I know there are complications with this argument. For example, unemployment could double by basically doubling the average time to find a job. That kind of thing could support an overhiring thesis if the unemployment rate in tech got very low. To really test the "everybody overhired" thesis, I think you need to do a full accounting of early careers people, unemployed, retired, etc. I'm not gonna attempt that...
I posted another comment about this, but I think that "overhiring" is actually the true answer, but it actually encompasses 2 separate phenomena:
1. Companies overhired during the pandemic because they thought we'd all want to be online only forever or something. I agree with you that a lot of that "hangover" has already been wrung out of the system.

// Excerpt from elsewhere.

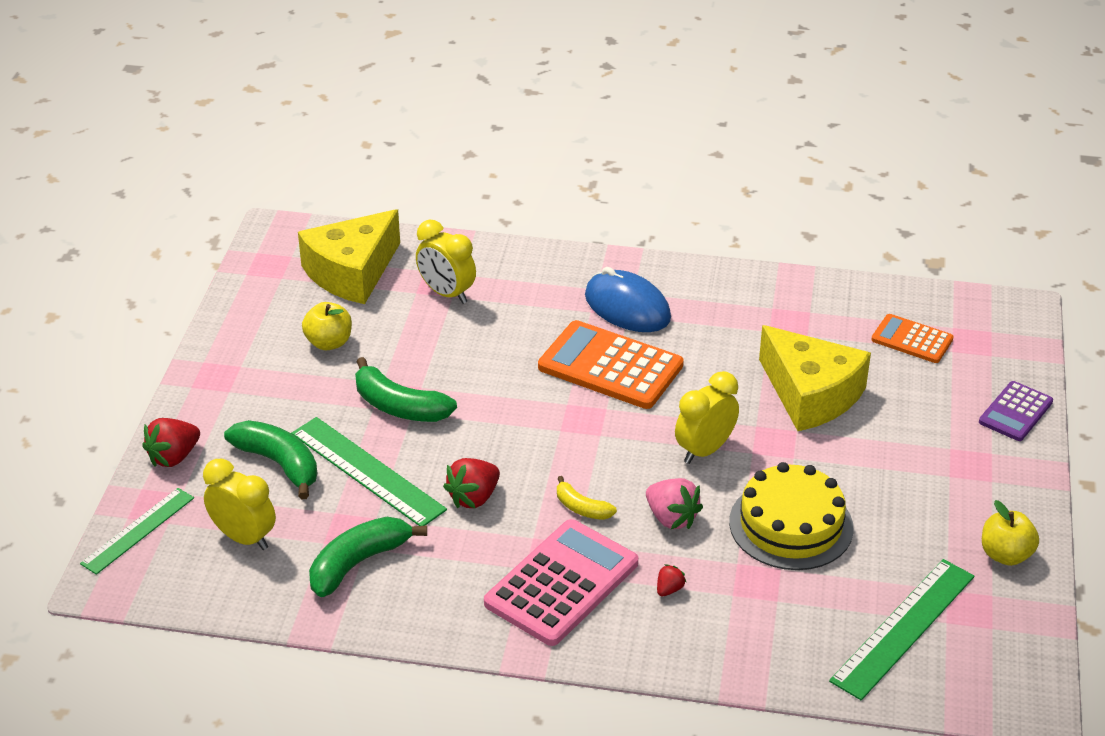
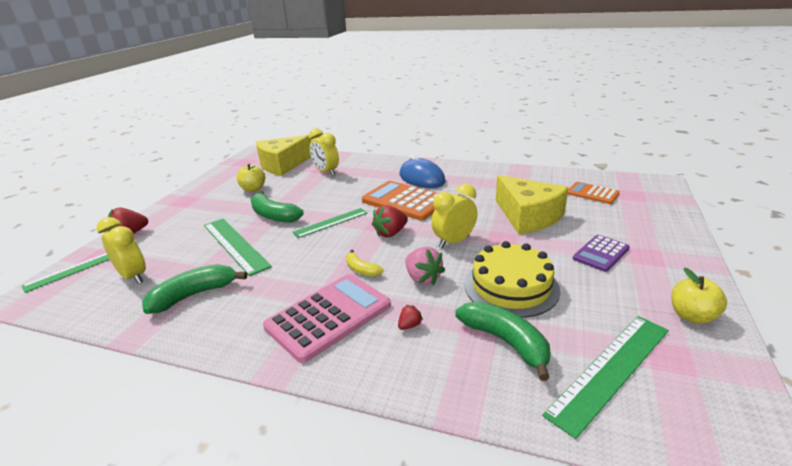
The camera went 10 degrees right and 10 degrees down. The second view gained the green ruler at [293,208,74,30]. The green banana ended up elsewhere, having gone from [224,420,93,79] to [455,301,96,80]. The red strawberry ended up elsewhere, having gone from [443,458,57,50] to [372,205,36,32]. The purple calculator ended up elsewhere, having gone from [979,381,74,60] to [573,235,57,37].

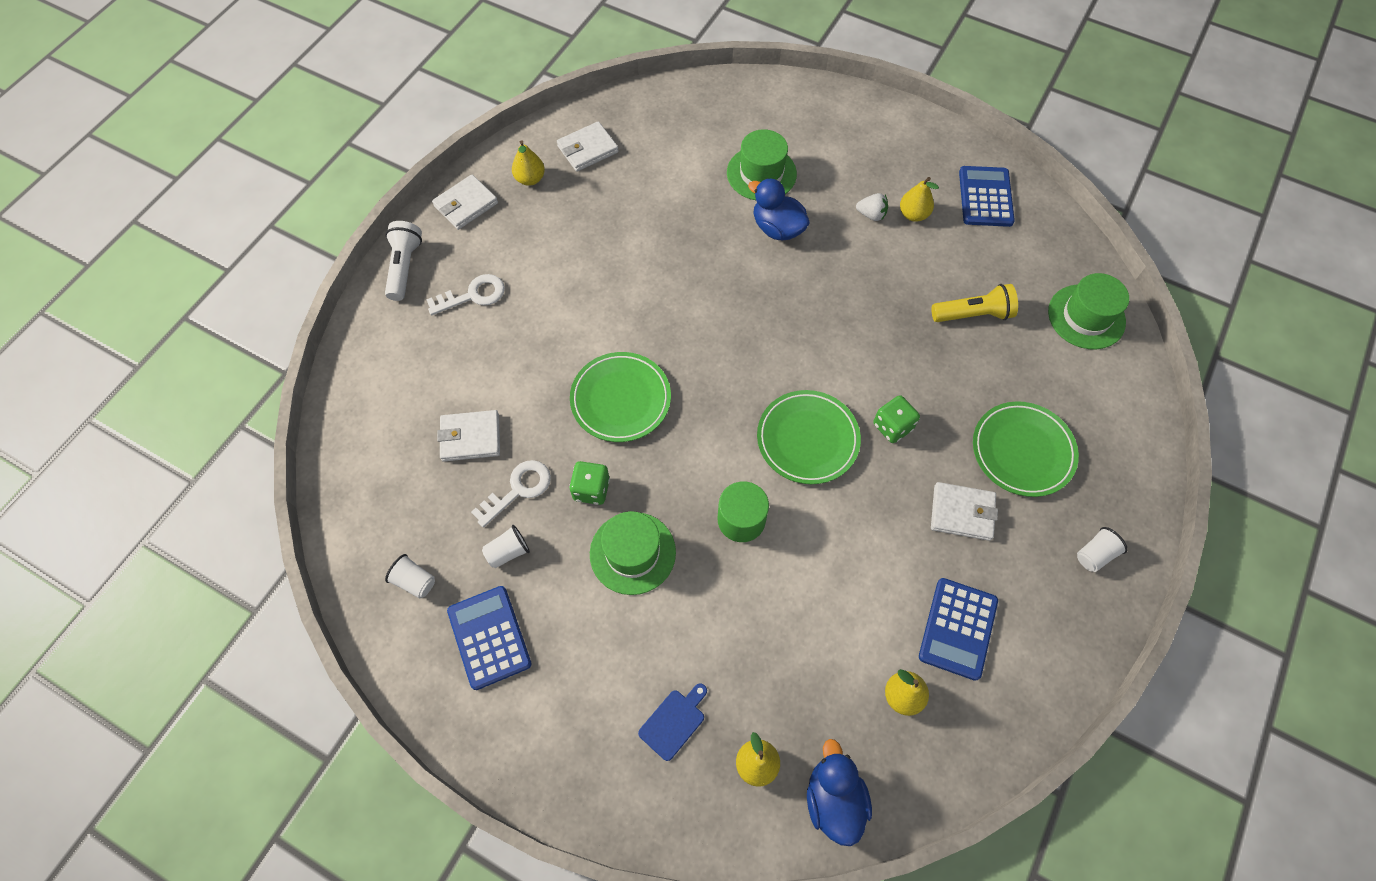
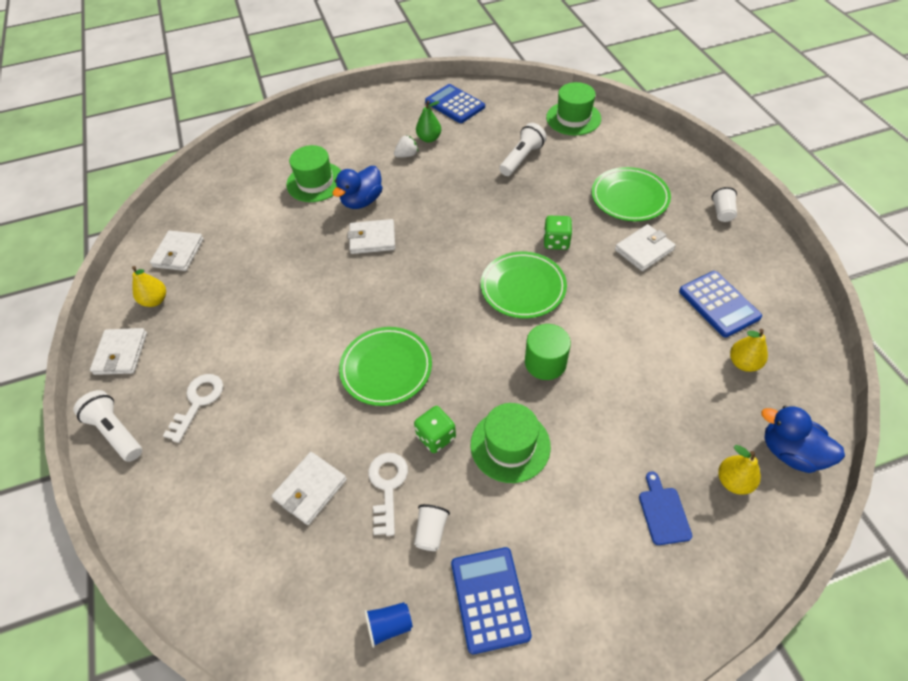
The camera went 45 degrees left and 10 degrees down. The second view gained the white wallet at [348,219,47,35]. What was the white cup at [385,554,50,44] turned into the blue cup at [364,602,49,46]. What was the yellow pear at [900,177,39,45] turned into the green pear at [416,100,25,43]. What was the yellow flashlight at [931,284,87,38] turned into the white flashlight at [499,123,48,53]. The blue calculator at [447,586,85,104] ended up facing another way, 60 degrees clockwise from before. The blue duck at [748,178,62,62] ended up facing another way, 45 degrees counterclockwise from before.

2. The other issue, though, is that the ZIRP era lasted over a decade and ended in 2022. Companies pushed a ton of money into speculative projects that never went anywhere. Even when they were successful in terms of usage data, a lot of them never made any money (think Amazon's Alexa devices division - tons of people use Alexa, but they use it for like the same 5 or 6 basic tasks, as hardly anyone is doing lots of shopping over a voice interface, which is how Amazon thought they'd make money). The ZIRP era is over, so not only do these companies need to unwind these structural misallocations, but unless it's AI or AI-adjacent, there is 0 appetite for this kind of "let's just throw a lot of stuff at the wall and see what sticks" mentality.
Heck, Meta spent many billions on the Metaverse, and that went nowhere. Yes, they've had previous rounds of layoffs, but I don't think it's that surprising that it's taken multiple years for them to unwind that bet.